A test-retest fMRI dataset for motor, language and spatial attention functions
1 Institute for Adaptive and Neural Computation, University of Edinburgh, 10 Crichton Street, Edinburgh, EH8 9AB, UK
2 Brain Research Imaging Centre, a SINAPSE Collaboration centre, University of Edinburgh, Western General Hospital, Crewe Road, Edinburgh, EH4 2XU, UK
3 Division of Clinical Neurosciences, University of Edinburgh, Western General Hospital, Crewe Road, Edinburgh, EH4 2XU, UK
GigaScience 2013, 2:6 doi:10.1186/2047-217X-2-6Published: 29 April 2013
Since its inception over twenty years ago, functional magnetic resonance imaging (fMRI) has been used in numerous studies probing neural underpinnings of human cognition. However, the between session variance of many tasks used in fMRI remains understudied. Such information is especially important in context of clinical applications. A test-retest dataset was acquired to validate fMRI tasks used in pre-surgical planning. In particular, five task-related fMRI time series (finger, foot and lip movement, overt verb generation, covert verb generation, overt word repetition, and landmark tasks) were used to investigate which protocols gave reliable single-subject results. Ten healthy participants in their fifties were scanned twice using an identical protocol 2–3 days apart. In addition to the fMRI sessions, high-angular resolution diffusion tensor MRI (DTI), and high-resolution 3D T1-weighted volume scans were acquired.
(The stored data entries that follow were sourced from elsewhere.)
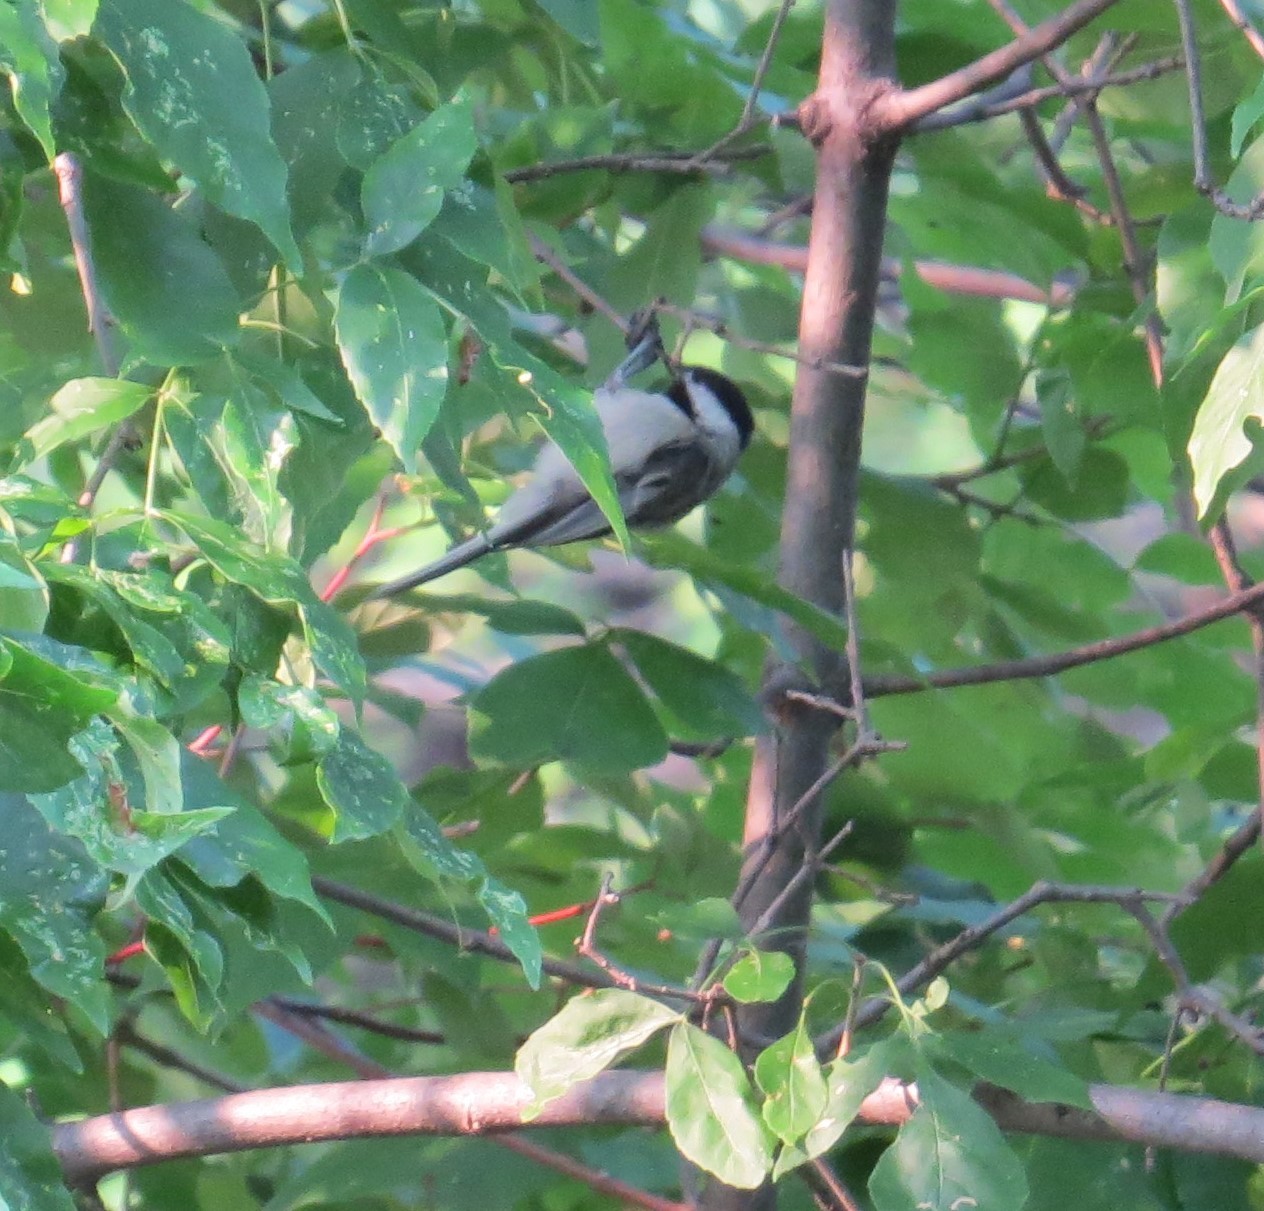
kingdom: Animalia
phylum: Chordata
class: Aves
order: Passeriformes
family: Paridae
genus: Poecile
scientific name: Poecile atricapillus
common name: Black-capped chickadee
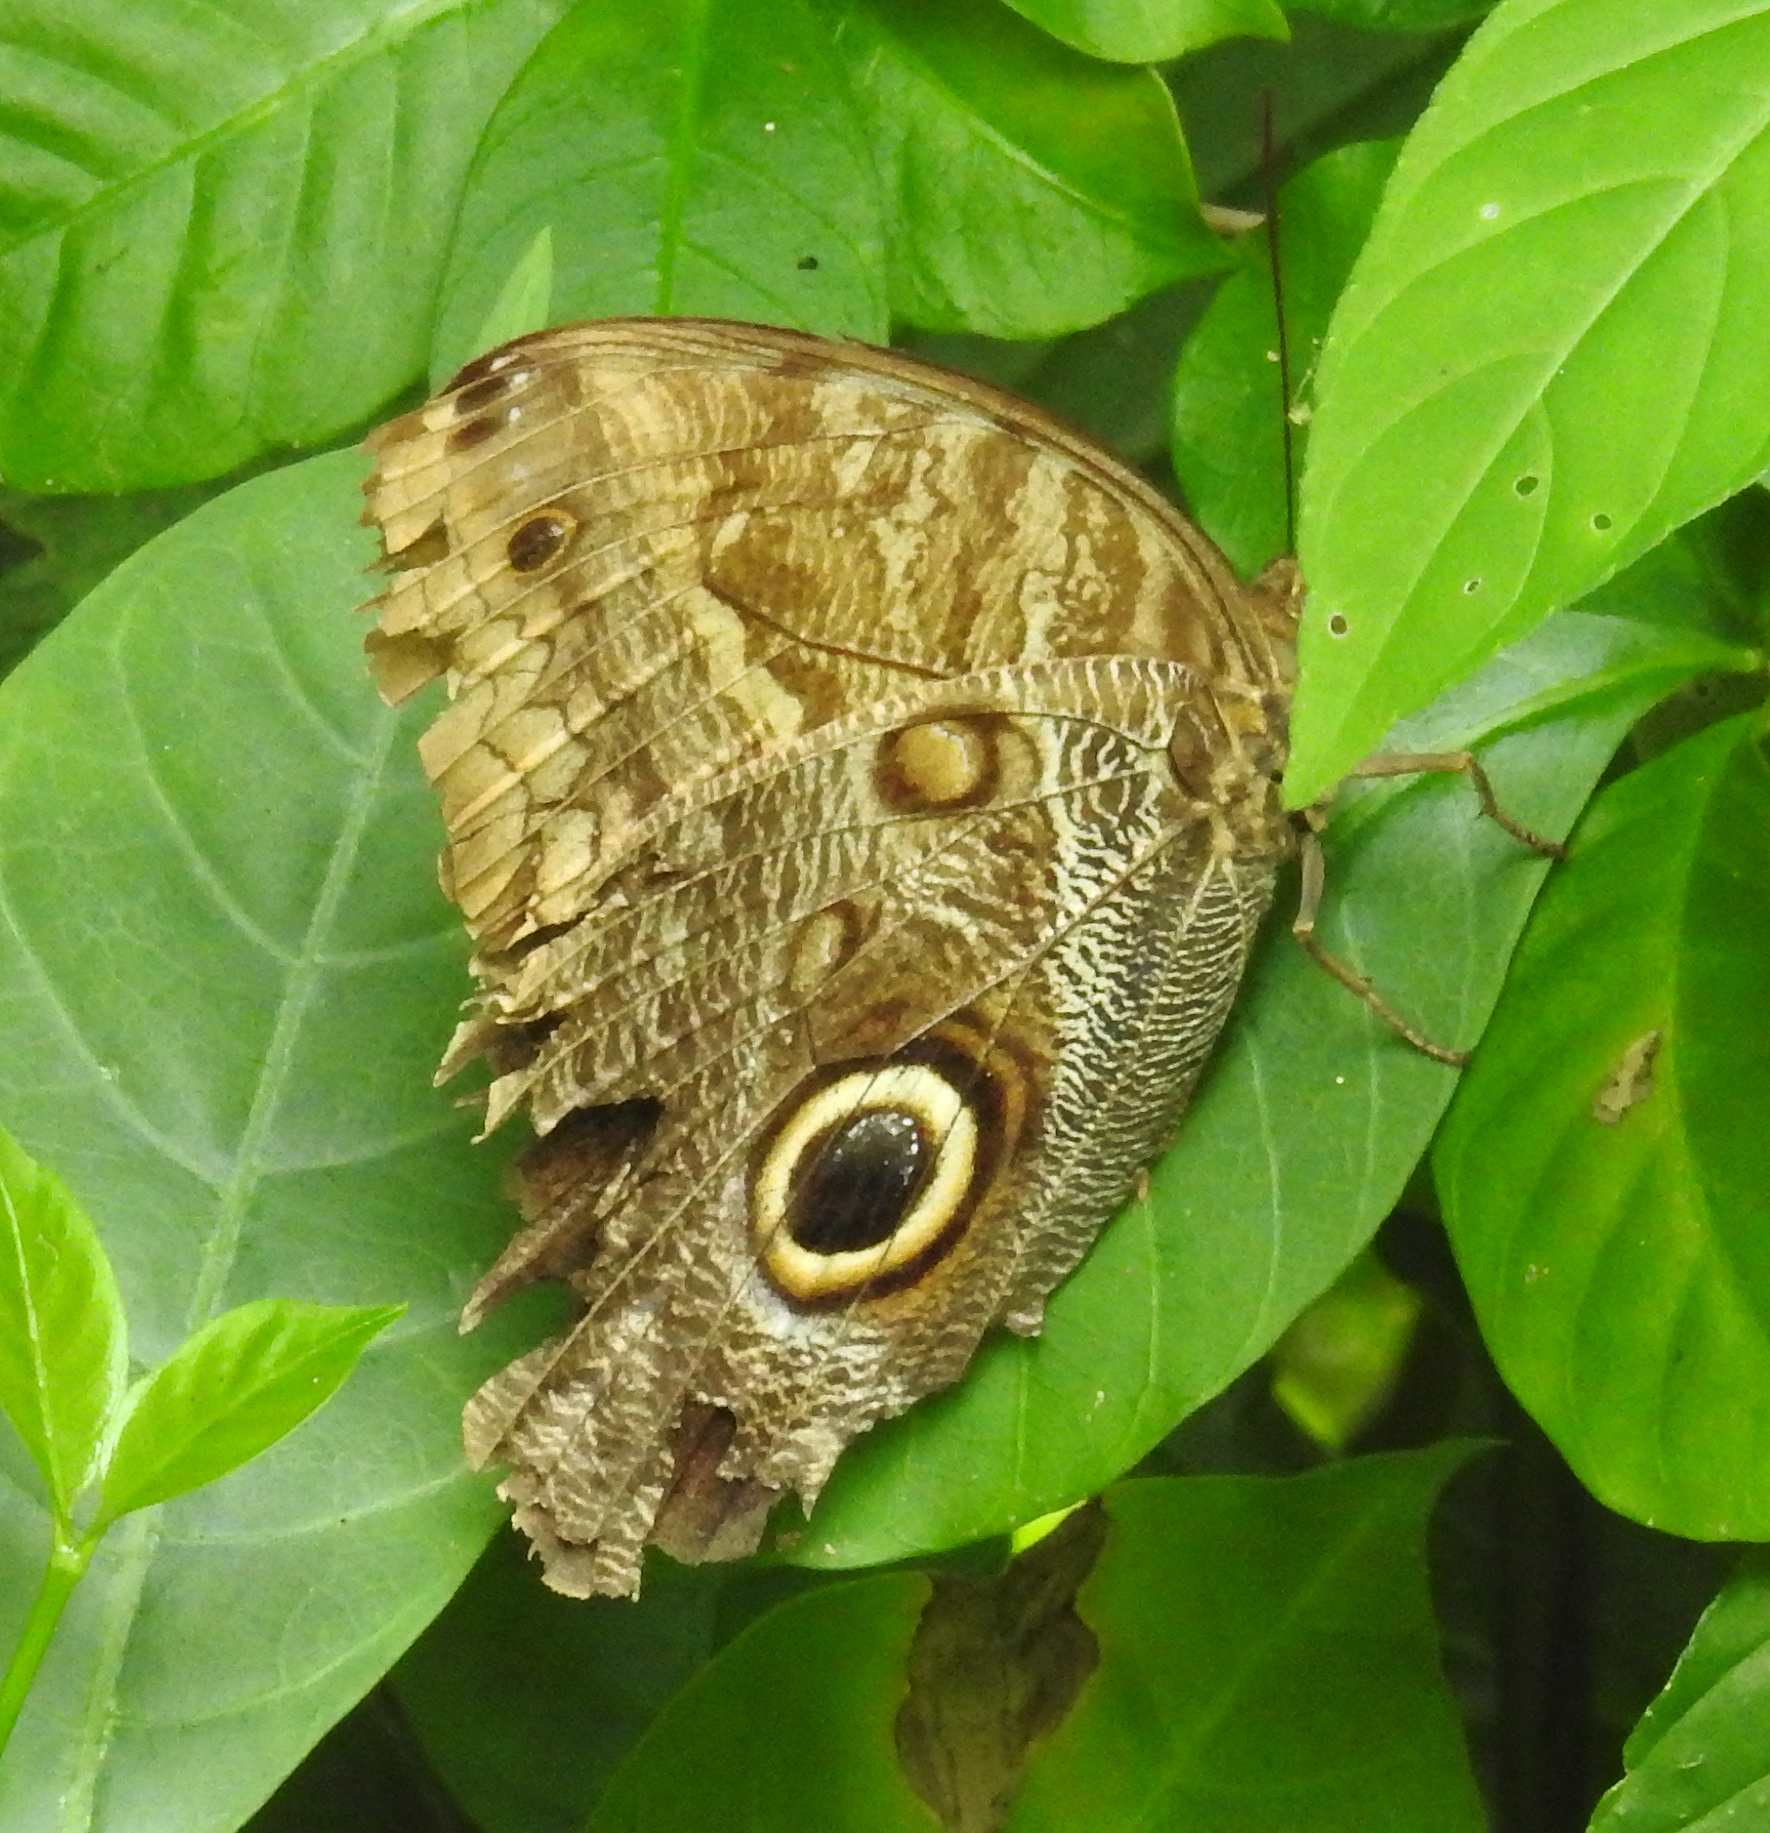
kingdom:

Reliability analyses of fMRI data showed that the motor and language tasks were reliable at the subject level while the landmark task was not, despite all paradigms showing expected activations at the group level. In addition, differences in reliability were found to be mostly related to the tasks themselves while task-by-motion interaction was the major confounding factor.
Together, this dataset provides a unique opportunity to investigate the reliability of different fMRI tasks, as well as methods and algorithms used to analyze, de-noise and combine fMRI, DTI and structural T1-weighted volume data.